Now let’s also go to the not-so-good-part. The bad thing in this picture is, this whole conundrum is keeping me away from the things that are good about me, my writing, my dream job, and the confusion. And my sleep! I have so many aborted resignations, jobs that I was already hired, but for some crazy twisted reason, I walked away from. Simply because I cannot leave this job. Because something is holding me back, and it sucks that I don’t even know the answer as to why. Plain bullshit, if you ask me.
…on being a schadenfreude
Schadenfreude in German is the ability to feel good about the misfortunes of others. Or simply being a skanky little bitch. What do you do to move on from a blotched relationship? Some wallow in depression, others mount a vendetta, while some wreak havoc into someone else’s life. I dabbled in each one, but I excelled in the latest one. Misery does make one numb and downright nasty, and sad to say I did it. The poor bloke swallowed it all, the mind games, my cutesy lines, and my seemingly innocent facade. And boy, did he fall for it, Hook, line and sinker. Made me feel good about myself, and bad about myself, for acting like the jerk that I am. Fuck. Life’s a bitch.

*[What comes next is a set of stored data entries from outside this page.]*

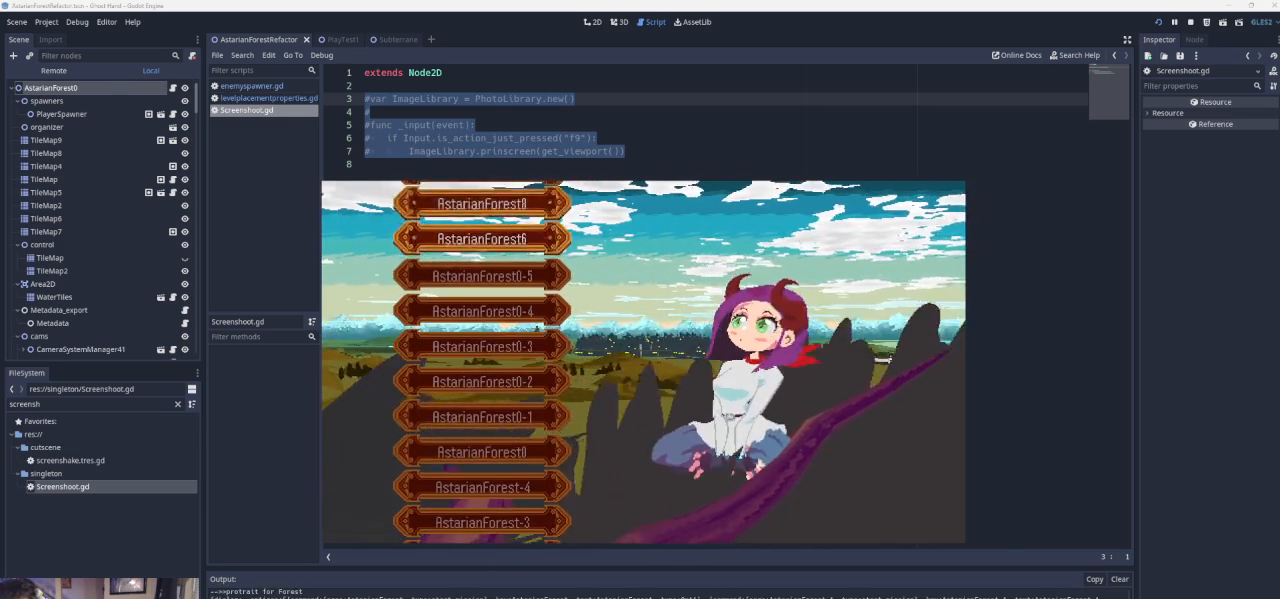
{"buttons": [], "left_stick": "center", "events": [[167, "CIRCLE", "up"], [167, "DPAD_UP", "down"], [233, "DPAD_UP", "up"], [333, "DPAD_UP", "down"], [433, "DPAD_UP", "up"]]}
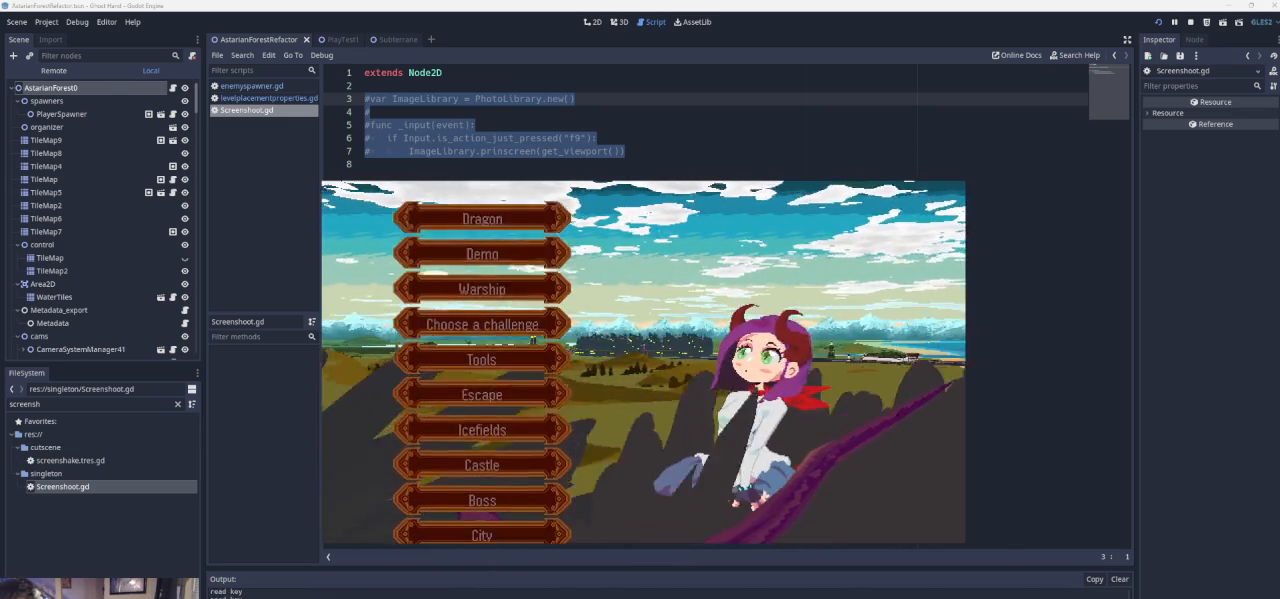
{"buttons": [], "left_stick": "center", "events": [[367, "SQUARE", "down"], [433, "SQUARE", "up"]]}
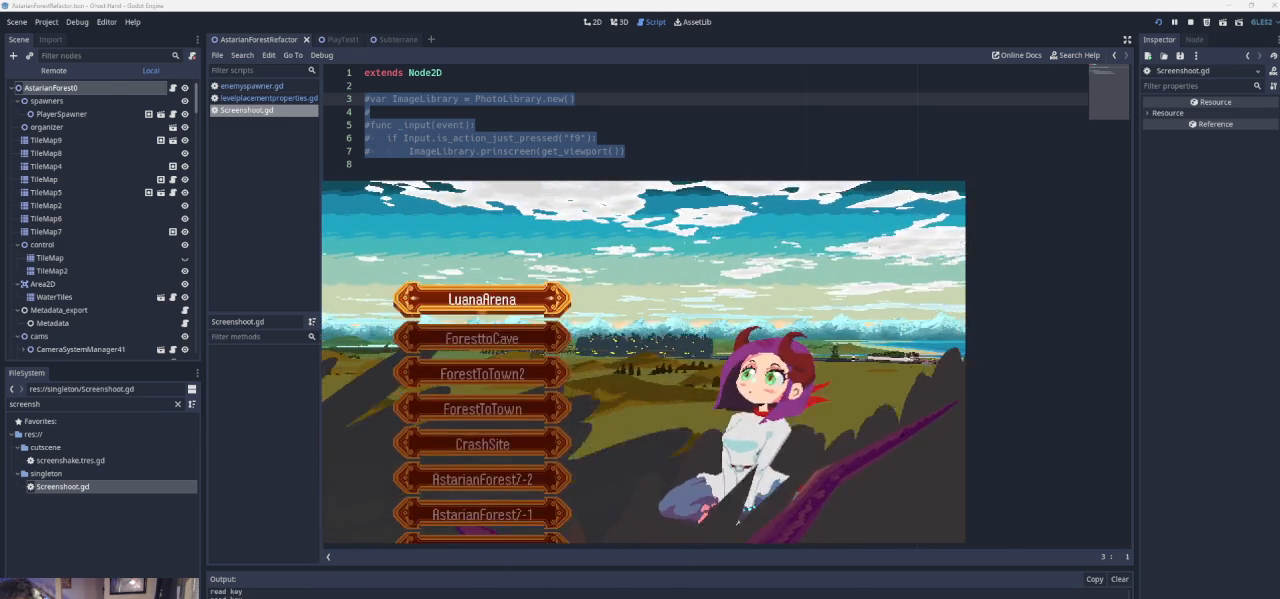
{"buttons": ["DPAD_DOWN"], "left_stick": "center", "events": [[233, "DPAD_DOWN", "down"], [267, "DPAD_DOWN", "up"], [500, "DPAD_DOWN", "down"]]}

…on other things that I might consider bitching about
ahmmm, nothing much…just that I have lesser things to stress about but wishing I had a lot to think about ….
And hoping the guy beside me will stop using betterment in his letter to a BPO company because it is NOT FUCKING RIGHT!

some phase you have…(; anyhoo, get plenty of beauty rest and go after your dreams…
October 20, 2008 @ 1:07 amThank you for your website
I made with photoshop backgrounds for myspace and youtube and ect..
November 5, 2008 @ 6:09 ammy backgrounds: http://tinyurl.com/6kw9wq
take care and thank you again!
good you wrote using font size 41… my age… with a blurred vision now hehehehe. you made us really laugh with your write up. again for the nth time, i really like your writing style. you keep me rivetted from the start to the very last word of your write up. miss you mara!
November 18, 2008 @ 6:38 pmwelcome aboard dude! u’re writing again! weeee i miss reading your posts (and you, proofreading my works. harharhar). is ione unleashed? i hope not. wahehe don’t be too hard on yourself and others. lighten up, dude! keep writing!